╭─ TRECHO SELECIONADO

Avançando a estória, partindo para o momento em que Butch aponta a metralhadora para o Vincent, chegamos a outro momento crucial: o acerto de contas. Flashbacks passam pela cabeça dos dois naquele momento e Vincent sabe que vai morrer. A torrada fica pronta! Tiros são disparados! Butch se livra de um encosto e ao mesmo tempo responde a ofensa do bar.
A GENIALIDADE POR TRÁS DO RELÓGIO DE OURO
Tarantino é um prodígio na escrita e faz algo sintético, totalmente plausível para contar a importância de um mero relógio de ouro.
Butch, ainda pequeno, é visitado por um veterano de guerra - amigo de seu pai. Este veterano, interpretado por Christopher Walken, conta ao pequeno Butch que o relógio de ouro passou por gerações e gerações até chegar em sua mão. Nada mais basta para que conheçamos o peso de história que acompanhou este singelo relógio.
E se Quentin gastasse mais 30 minutos de filmes colocando cenas externas em forma de flashback, mostrando o bisavô, avô e pai de Butch tentando arduamente esconder o relógio das forças inimigas? Não ficaria bom, não para o ritmo que o filme assume. Sendo contado pela boca de um veterano, soa muito melhor.
UMA CONFUSÃO POSITIVA
Como vocês sabem, Butch foi ordenado por seu chefe Marsellus Wallace a não vencer a luta. Isso não aconteceu. Ele não apenas venceu a luta, como também matou o seu oponente.
Ele precisa fugir! O mais rápido possível!
A moça do táxi (Esmarelda Vila-Lobos) o faz refletir sobre sua ação, perguntando sempre: "como é matar um homem?". Isto o deixa pensativo sobre sua ação. Agora é um jogo de gato e rato, Butch precisa se livrar de Marsellus Wallace!
Butch tem uma mulher (Fabienne) e isso remete a uma cena curiosa. Assim que Butch acorda, Fabienne assiste a um filme de guerra. A câmera a "põe" dentro da TV, ou dentro da guerra, pois agora ela está envolvida com um homem jurado de morte. A metalinguagem, porém, fica para a percepção de cada um.

╰─
╭─ INFORMAÇÕES FORNECIDAS

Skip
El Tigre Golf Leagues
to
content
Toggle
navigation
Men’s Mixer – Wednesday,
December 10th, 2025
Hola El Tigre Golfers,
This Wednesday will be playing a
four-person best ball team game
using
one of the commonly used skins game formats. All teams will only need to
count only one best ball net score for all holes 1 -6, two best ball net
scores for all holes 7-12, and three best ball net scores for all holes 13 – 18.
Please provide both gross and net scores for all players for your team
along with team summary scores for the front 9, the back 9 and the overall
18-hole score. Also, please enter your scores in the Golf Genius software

╰─

TAREFA ESCRITA 1:
Liste todos os nomes de personagens do filme citados no trecho, excluindo o diretor e o ator mencionados.
TAREFA ESCRITA 2:
Transcreva do trecho a passagem que começa em "Avançando a estória, partindo" e termina em "relógio de ouro.".

RESPOSTA ESPERADA 1:
Butch
Vincent
Marsellus Wallace
Esmarelda Vila-Lobos
Fabienne

RESPOSTA ESPERADA 2:
Avançando a estória, partindo para o momento em que Butch aponta a metralhadora para o Vincent, chegamos a outro momento crucial: o acerto de contas. Flashbacks passam pela cabeça dos dois naquele momento e Vincent sabe que vai morrer. A torrada fica pronta! Tiros são disparados! Butch se livra de um encosto e ao mesmo tempo responde a ofensa do bar.
A GENIALIDADE POR TRÁS DO RELÓGIO DE OURO
Tarantino é um prodígio na escrita e faz algo sintético, totalmente plausível para contar a importância de um mero relógio de ouro.